- Sire: Baby Turk
- Grandsire: Northern Baby
- Dam: Temara
- Damsire: Rex Magna
- Sex: Gelding
- Foaled: 1997
- Country: France
- Colour: Bay
- Breeder: Pierre de Maleissye Melun
- Owner: John Hales
- Trainer: Paul Nicholls
- Record: 25: 14-5-2
- Earnings: £605,529

Major wins
- Kingwell Hurdle (2001) November Novices' Chase (2002) Arkle Challenge Trophy (2003) Game Spirit Chase (2004), (2005) Queen Mother Champion Chase (2004) Haldon Gold Cup (2004)

= Azertyuiop (horse) =

French racehorse

Azertyuiop was a French-bred National Hunt racehorse, who specialised in two-mile steeplechases. He won the Arkle Challenge Trophy at the 2003 Cheltenham Festival, going on to win the Queen Mother Champion Chase the following year, and then coming home third in the same race in 2005. He was trained by Paul Nicholls and was ridden by Ruby Walsh in every chase bar one. He is owned by John Hales who also owned One Man, who won the 1998 Queen Mother Champion Chase and the 1995 and 1996 King George VI Chase. His name derives from the top row of letters on the French keyboard layout.

==Hurdling==

Azertyuiop won a hurdle at Auteuil, Paris in October 2000. He then went to Wincanton in February and won the Kingwell Hurdle as a novice. That year's renewal had a slightly substandard look to it. The runner-up Hors La Loi III was in the middle of a poor run of form. Azertyuiop was due to be aimed at the Cheltenham Festival's Triumph Hurdle rather than the Champion Hurdle. However, the 2001 UK foot and mouth crisis ended the hopes of the Festival taking place. In the 2001–02 season, he won one hurdle race, the Elite Hurdle, and was well beaten in his other three races. He started the next season as a novice chaser.

==Chasing==

Azertyuiop went into the 2003 Arkle Challenge Trophy as a short-priced favourite having won his three novice chases by at least 16 lengths. He won the Arkle by 11 lengths.
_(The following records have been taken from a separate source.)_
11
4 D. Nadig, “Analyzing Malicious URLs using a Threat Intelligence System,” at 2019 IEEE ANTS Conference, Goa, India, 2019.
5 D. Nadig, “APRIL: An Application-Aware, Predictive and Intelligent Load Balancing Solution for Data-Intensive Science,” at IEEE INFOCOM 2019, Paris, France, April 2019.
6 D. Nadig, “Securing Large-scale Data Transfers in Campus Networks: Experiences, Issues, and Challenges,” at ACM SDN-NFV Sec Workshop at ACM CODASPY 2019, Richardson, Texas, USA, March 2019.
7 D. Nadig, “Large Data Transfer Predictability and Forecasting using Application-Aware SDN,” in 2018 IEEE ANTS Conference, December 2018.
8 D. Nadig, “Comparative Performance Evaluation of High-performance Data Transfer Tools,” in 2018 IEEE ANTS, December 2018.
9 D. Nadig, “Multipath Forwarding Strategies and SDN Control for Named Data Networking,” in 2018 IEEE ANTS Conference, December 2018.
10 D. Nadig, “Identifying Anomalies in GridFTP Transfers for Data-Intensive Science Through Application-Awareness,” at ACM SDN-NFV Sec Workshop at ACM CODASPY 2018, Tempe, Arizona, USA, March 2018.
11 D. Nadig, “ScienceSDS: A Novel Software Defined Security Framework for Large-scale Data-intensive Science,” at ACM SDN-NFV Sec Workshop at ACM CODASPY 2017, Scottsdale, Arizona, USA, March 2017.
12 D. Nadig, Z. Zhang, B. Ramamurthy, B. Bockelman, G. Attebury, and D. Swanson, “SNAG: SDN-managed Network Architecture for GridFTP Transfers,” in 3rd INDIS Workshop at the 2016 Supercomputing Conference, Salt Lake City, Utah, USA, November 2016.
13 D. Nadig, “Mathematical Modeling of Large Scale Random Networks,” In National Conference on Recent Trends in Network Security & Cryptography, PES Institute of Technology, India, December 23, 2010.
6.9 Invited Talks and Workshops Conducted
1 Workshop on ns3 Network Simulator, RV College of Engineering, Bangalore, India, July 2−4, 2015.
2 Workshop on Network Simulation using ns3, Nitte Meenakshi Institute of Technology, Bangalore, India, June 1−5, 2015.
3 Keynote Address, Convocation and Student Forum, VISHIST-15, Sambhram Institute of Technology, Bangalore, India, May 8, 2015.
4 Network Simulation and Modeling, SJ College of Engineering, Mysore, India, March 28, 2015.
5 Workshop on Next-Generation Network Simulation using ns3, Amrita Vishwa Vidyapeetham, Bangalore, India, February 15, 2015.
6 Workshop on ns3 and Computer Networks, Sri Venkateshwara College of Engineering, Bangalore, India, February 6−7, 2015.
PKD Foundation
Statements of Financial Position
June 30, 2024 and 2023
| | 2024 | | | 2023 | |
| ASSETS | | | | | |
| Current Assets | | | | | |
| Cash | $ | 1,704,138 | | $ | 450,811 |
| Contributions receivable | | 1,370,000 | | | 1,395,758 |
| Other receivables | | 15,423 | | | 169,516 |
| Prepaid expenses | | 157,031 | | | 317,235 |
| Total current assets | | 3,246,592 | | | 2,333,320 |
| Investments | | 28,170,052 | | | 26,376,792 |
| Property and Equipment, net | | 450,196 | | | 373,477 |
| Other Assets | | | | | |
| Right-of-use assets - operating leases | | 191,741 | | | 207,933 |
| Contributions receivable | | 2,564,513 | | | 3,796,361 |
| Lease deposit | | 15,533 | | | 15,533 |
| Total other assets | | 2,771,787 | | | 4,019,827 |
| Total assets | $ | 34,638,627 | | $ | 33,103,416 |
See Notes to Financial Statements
In 2003–04, his form was mixed. He unseated Walsh in his first race and then lost to Moscow Flyer in the Tingle Creek Chase. His third race was a defeat to Isio in the Victor Chandler Handicap Chase. However, Azertyuiop was giving away nineteen pounds to the winner and twenty to the others. His Queen Mother Champion Chase prep race was at Newbury in the Game Spirit Chase, and he won by 12 lengths. The scene was set for a meeting at Cheltenham with the reigning Champion Chase winner Moscow Flyer. However, the latter made a terrible mistake at the fourth last fence and unseated Barry Geraghty. Azertyuiop won by 9 lengths from the 2002 champion Flagship Uberalles.

In 2004–05, he won his seasonal reappearance and then lost again to Moscow Flyer in the Tingle Creek Chase. His next race was a bid by his trainer to win the 3 miles King George VI Chase. Azertyuiop's stamina gave out in the latter stages of the race, and he finished third. He then defeated his successor as Arkle Challenge Trophy winner, Well Chief, in retaining the Game Spirit Chase. The scene was set for a battle between him, Moscow Flyer, and Well Chief in the Queen Mother Champion Chase. However, he made a very bad mistake at the water jump. Azertyuiop came in third. He finished the season by finishing second to Well Chief at Sandown in the Betfred Celebration Chase.

Early in the 2005/2006 season, he suffered an injury which kept him off the course. The injury proved to be career ending, and Azertyuiop was retired on 8 September 2006.